Didier Réault a appelé à la concertation sur ce dossier avec l’ensemble des partenaires et des collectivités « qui se sont prononcés sur un projet et qui vont en découvrir un autre ». Benoît Payan, critiqué sur sa méthode, a défendu sa démarche différenciée. « Il s’agit de ventiler différemment ». Mais face à cette nouvelle situation, certains élus craignent que l’événement soit « mis en péril ». « Que ferez-vous si vous vous retrouvez face à une véritable opposition, un mur ? », questionne Julien Ravier, futur député (LR) des Bouches-du-Rhône.

Pour le maire par intérim, Benoît Payan, le mur en question n’est autre la RégioProvence-Alpes-Côte d’Azur. « Je vous conseille de venir nous aider, et de venir discuter avec vos amis politiques qui sur cette question ne sont pas à la hauteur de l’Histoire.

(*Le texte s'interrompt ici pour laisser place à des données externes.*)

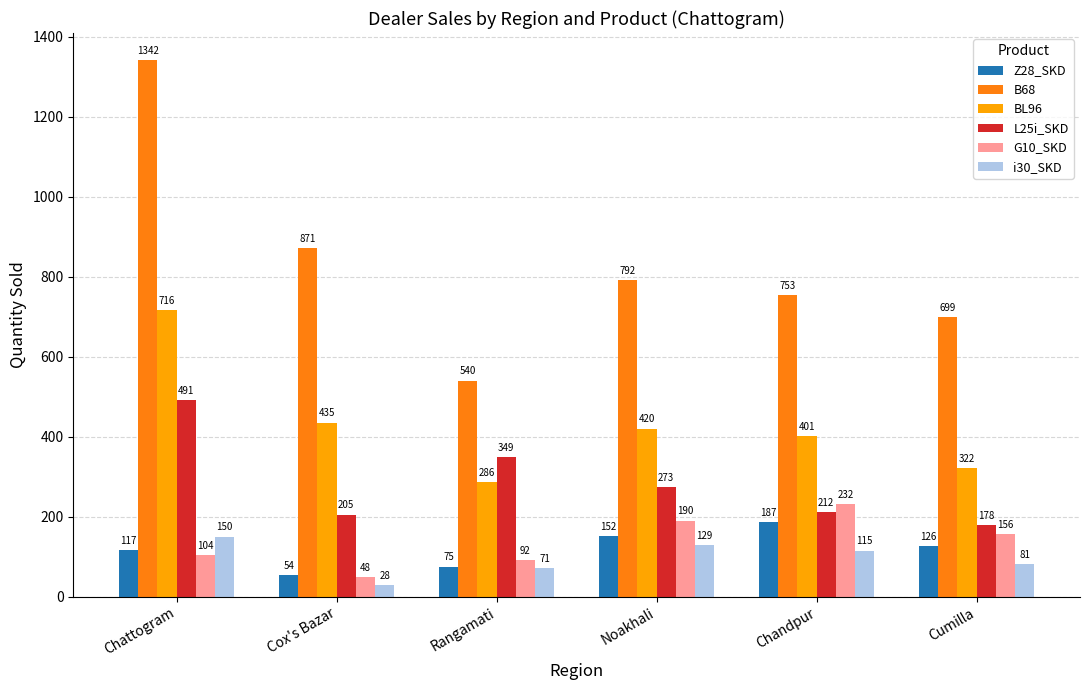

Which series has the widest spread of values?

B68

Essayer de convaincre Renaud Muselier que sur cette question-là il ne faut pas faire de politique ».

« Renaud Muselier doit aider Marseille ! »

Et Samia Ghali d’enfoncer le clou. « Que l’on soit présidente du Département, de la Métropole, maire de Marseille, président de la Région on ne doit perdre la face. Je pense que son choix [ à Renaud Muselier] n’est pas le bon. Il doit aider Marseille. Si les jeux avaient été accueillis à Nice, ou Cannes, il ne se serait pas posé cette question. On doit parler d’une seule voix. J’espère – et je n’ai pas de doute – comme nous l’avons fait pour le Covid que nous serons tous ensemble pour faire en sorte de faire briller Marseille ».

Désormais le temps presse, mais il est trop tôt encore pour dire « les jeux sont faits ». La Ville a réaffirmé sa volonté d’accueillir les JO. Une discussion est organisée ce jeudi avec la délégation interministérielle aux Jeux olympiques (Dijop), la Ville de Marseille, la présidente du Département et le président de la Région Sud, pour trouver des « voies et des moyens de partager la facture ».

Par Narjasse Kerboua et Loïs Elziere


* Le financement accordé fin juillet à ces opérations par l’État et partenaires institutionnels s’élevait à 24,267 millions d’euros, répartis comme suit : 20 millions d’euros du Département des Bouches du Rhône, 3 millions d’euros de l’État, sous forme d’une contribution de la Solidéo et 1,267 millions d’euros de l’Agence Nationale du Sport. Restait à la charge de la Ville de Marseille : 20,733 millions d’euros.